» **THE DATA**
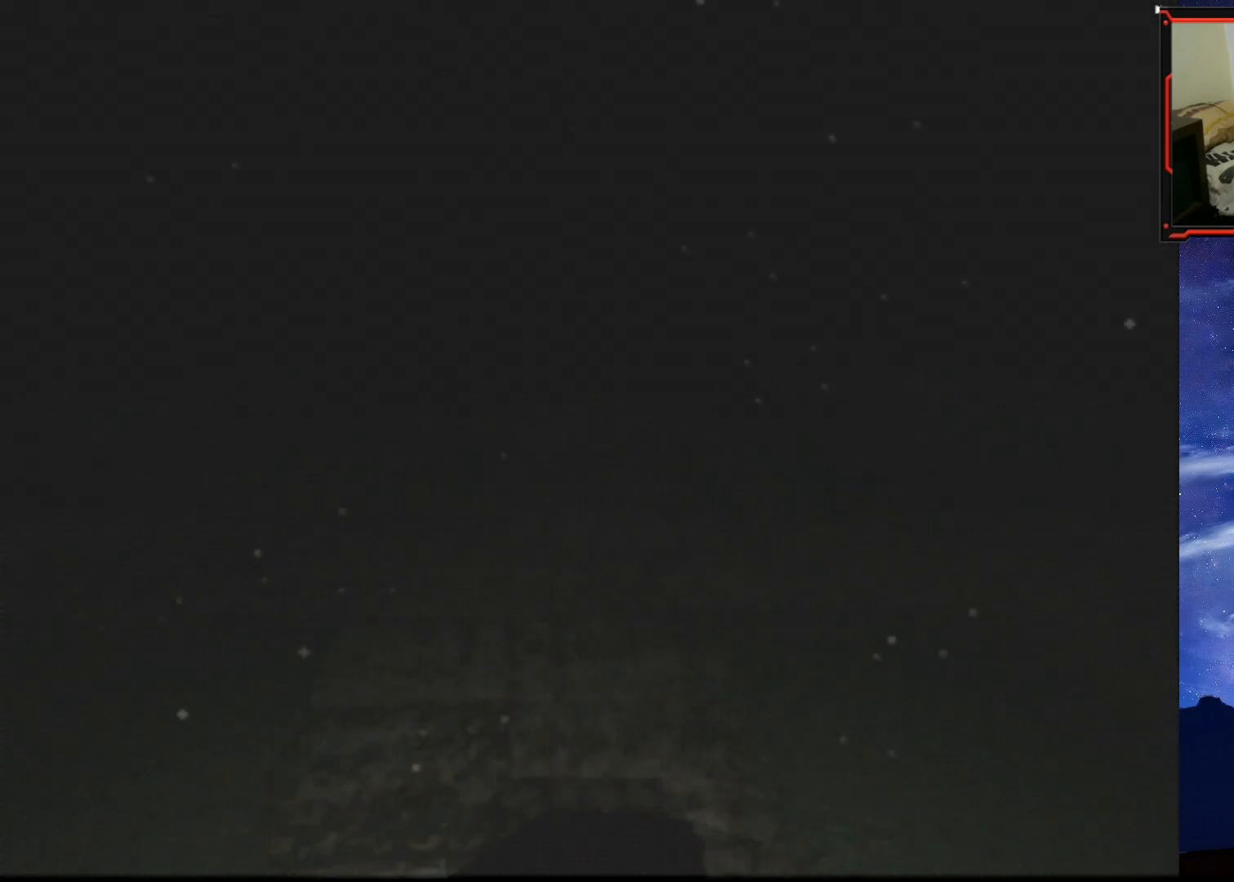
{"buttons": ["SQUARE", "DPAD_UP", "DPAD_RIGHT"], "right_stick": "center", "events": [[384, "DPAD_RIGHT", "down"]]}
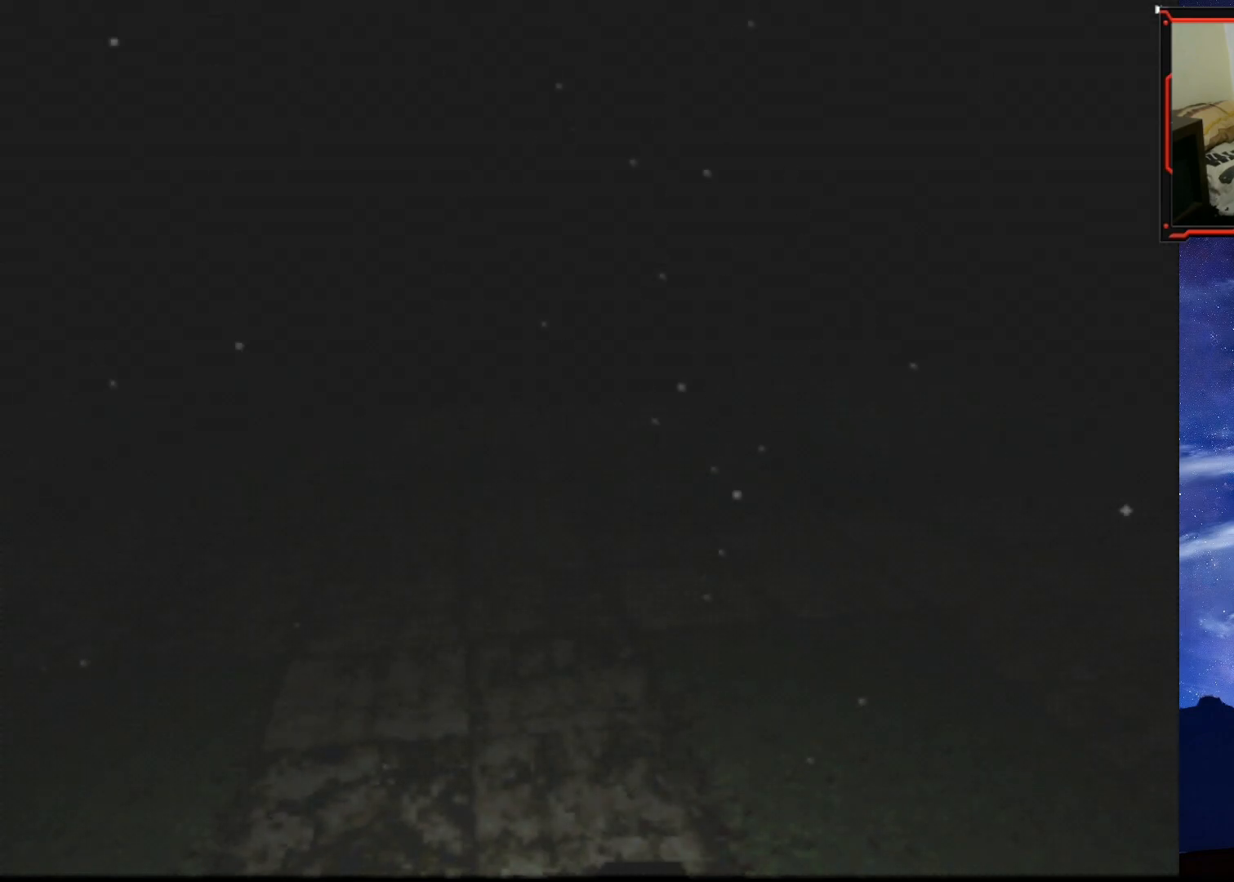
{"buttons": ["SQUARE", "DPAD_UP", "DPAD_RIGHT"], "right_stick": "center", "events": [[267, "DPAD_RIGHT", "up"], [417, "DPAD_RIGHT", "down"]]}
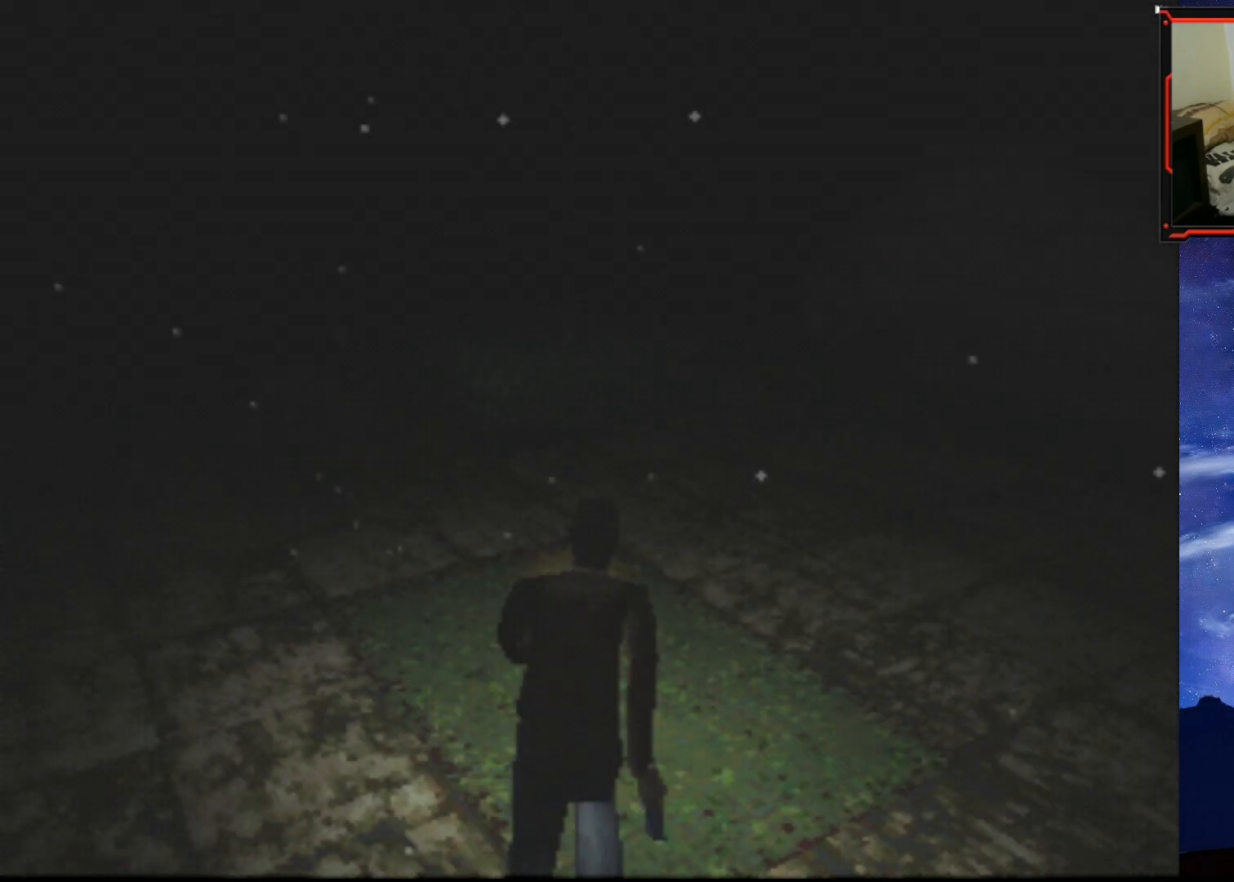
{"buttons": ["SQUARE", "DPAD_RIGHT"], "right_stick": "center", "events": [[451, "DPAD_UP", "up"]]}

» **TASK ITEM**
Collect, from the material above, every line containing the word "down".

» **ANSWER TO THIS TASK**
{"buttons": ["SQUARE", "DPAD_UP", "DPAD_RIGHT"], "right_stick": "center", "events": [[384, "DPAD_RIGHT", "down"]]}
{"buttons": ["SQUARE", "DPAD_UP", "DPAD_RIGHT"], "right_stick": "center", "events": [[267, "DPAD_RIGHT", "up"], [417, "DPAD_RIGHT", "down"]]}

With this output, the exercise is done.